#### Extrait du document:
"""
Ce braue nous apprend combien nous sommes
redeuables au lieu qui nous a donné l’estre : & Valere
le grand adiouste pour la recompense de ces beaux
mots, que affectum illum inclytum destructæ tyrannidis
opus laude cumulauit. Cette matiere est si belle qu’elle
m’emporte.

 

Ayant veu ces iours derniers vn libelle de cinq ou
six fueilles, qui ne se donne que sous le manteau, i’ay
creu qu’il estoit de mon deuoir d’y respondre. Ce libelle
fut apporté chez moy par vn inconnu, enueloppé,
& qui auoit pour inscription, A Monsieur.....
"""
#### Données fournies:
"""
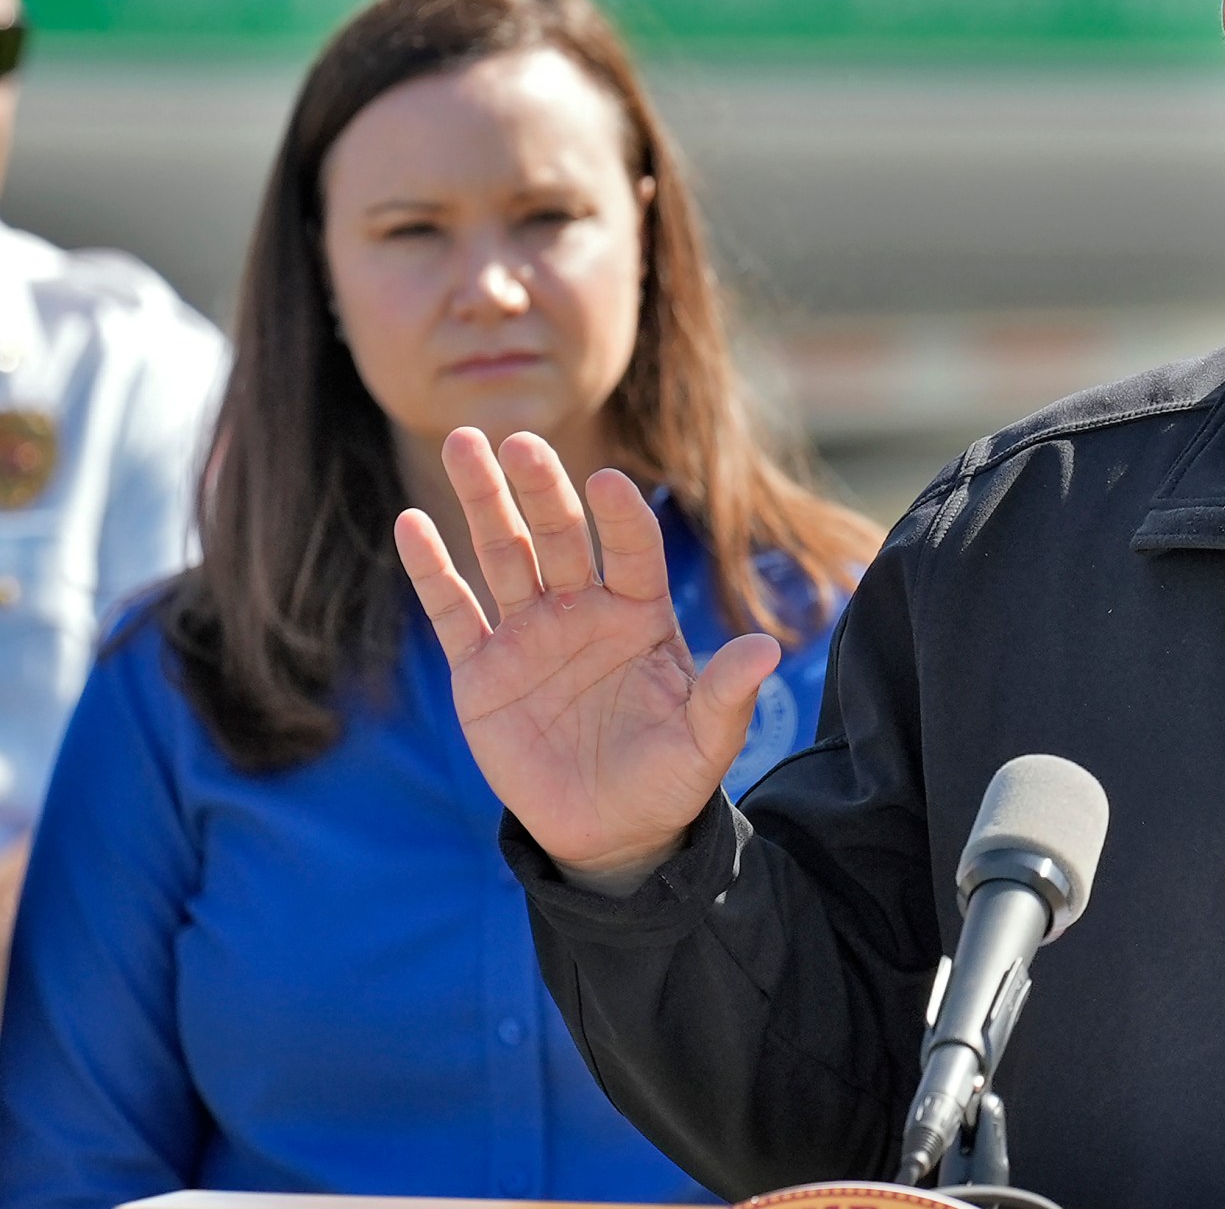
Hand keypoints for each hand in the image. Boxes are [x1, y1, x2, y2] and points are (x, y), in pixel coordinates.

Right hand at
"""
#### Votre objectif:
D'après l'extrait du document, de combien de feuilles se composait le libelle qui ne se donnait que sous le manteau ?

#### Solution rédigée:
De cinq ou six feuilles.